I was not permitted in the den for any length of time, due to my allergies. I was banished into the living room, which was in front of the house, forever austere and cold. Except for me, no one spent time there at Christmas. The living room housed the shiny, sparkly, silver aluminum tree, complete with rotating color wheel, the heavy, faded curtains open to reveal to the neighbors the festive façade that was my Christmas.
Rather than spend Christmas Eve banished in the cold living room, I went outside to hear the silence and feel the cold snow on my face, my fingers frosted over from building the ragged snow man without the nose.
I returned inside and changed into my soft, well-washed flannel pajamas, complete with my fuzzy red socks. For a moment, I was allowed into the den. I sat in front of the crackling fire and draped my legs with grandma’s handmade quilt. The quilt was in its last days, ragged and torn, and smelled of cedar due to its storage throughout the year. Was I feeling the snuggly comfort of love, affection, and belonging? It seemed fleeting.
Where did my amazement of Christmas go?
At the age of twelve, I made a jarring discovery that dramatically changed the trajectory of my life: I was adopted. Upon discovering this, I was frozen in time, paralyzed with shock and shame. My memories of any “happy” moments were tossed out, along with my innocence. It was time for me to view everything with scrutiny, under a different lens.

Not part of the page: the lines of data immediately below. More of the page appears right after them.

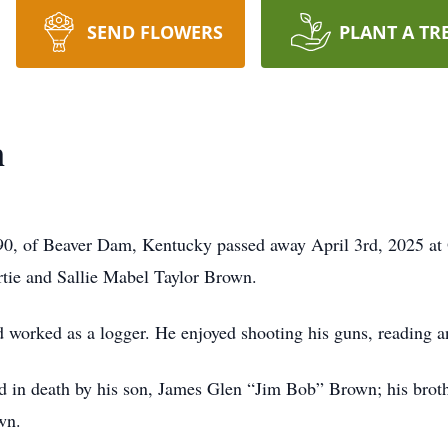
SEND FLOWERS
PLANT A TR
n
of Beaver Dam, Kentucky passed away April 3rd, 2025 at O
rtie and Sallie Mabel Taylor Brown.
 worked as a logger. He enjoyed shooting his guns, reading an
eded in death by his son, James Glen “Jim Bob” Brown; his bro
wn.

The following Christmas, things remained the same on the outside, but were very different on the inside. My mom still painstakingly adorned the house, and my dad patiently assembled the train set, but that was nothing but a ritual to mask the lack of emotions and love. The glimmers of what I thought was love were a charade. The “true gift of Christmas” and all its amazement was gone. Perhaps it was never there.
I had fooled myself into believing I was part of my adopted family. It was all a joke to everyone but me. My relatives must have thought how ridiculous it was to pretend “she” was part of the family. Embarrassed and ashamed, I eventually disengaged; a great gift to all parties involved. I didn’t belong.

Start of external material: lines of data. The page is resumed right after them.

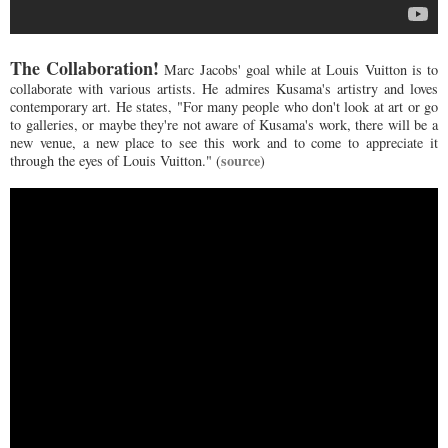
The Collaboration!
Marc Jacobs' goal while at Louis Vuitton is to
collaborate with various artists. He admires Kusama's artistry and loves
contemporary art. He states, "For many people who don't look at art or go
to galleries, or maybe they're not aware of Kusama's work, there will be a
new venue, a new place to see this work and to come to appreciate it
source
through the eyes of Louis Vuitton." (
)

Estranged from my adopted family and shunned by my birth family, I know full well that I will be alone. Even if there is an unexpected invitation from a friend to spend the holidays with them, I will decline. I would be spending hours on end listening to family stories, yet another family to which I do not belong. Remember when Billy got suspended? Remember when Aunt Eileen forgot to thaw the turkey? It would be the familiar, miserable sense of an alien in foreign territory, and I would only flee the evening as soon as possible.

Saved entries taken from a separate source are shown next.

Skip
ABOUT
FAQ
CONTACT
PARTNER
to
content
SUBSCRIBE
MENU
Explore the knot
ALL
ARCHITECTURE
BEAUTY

I avoid any activity that may bring up the ugly, distorted scenes of past Christmases. Society tells me I should be grateful and take what I can get. I am lucky. Trauma teaches me that I am unloved and discarded. It’s been said you create your family. Does that include the way my adopted parents created theirs?
I crawl into my bed and wait for the holidays to pass. A never-ending dread. Santa Claus is dead.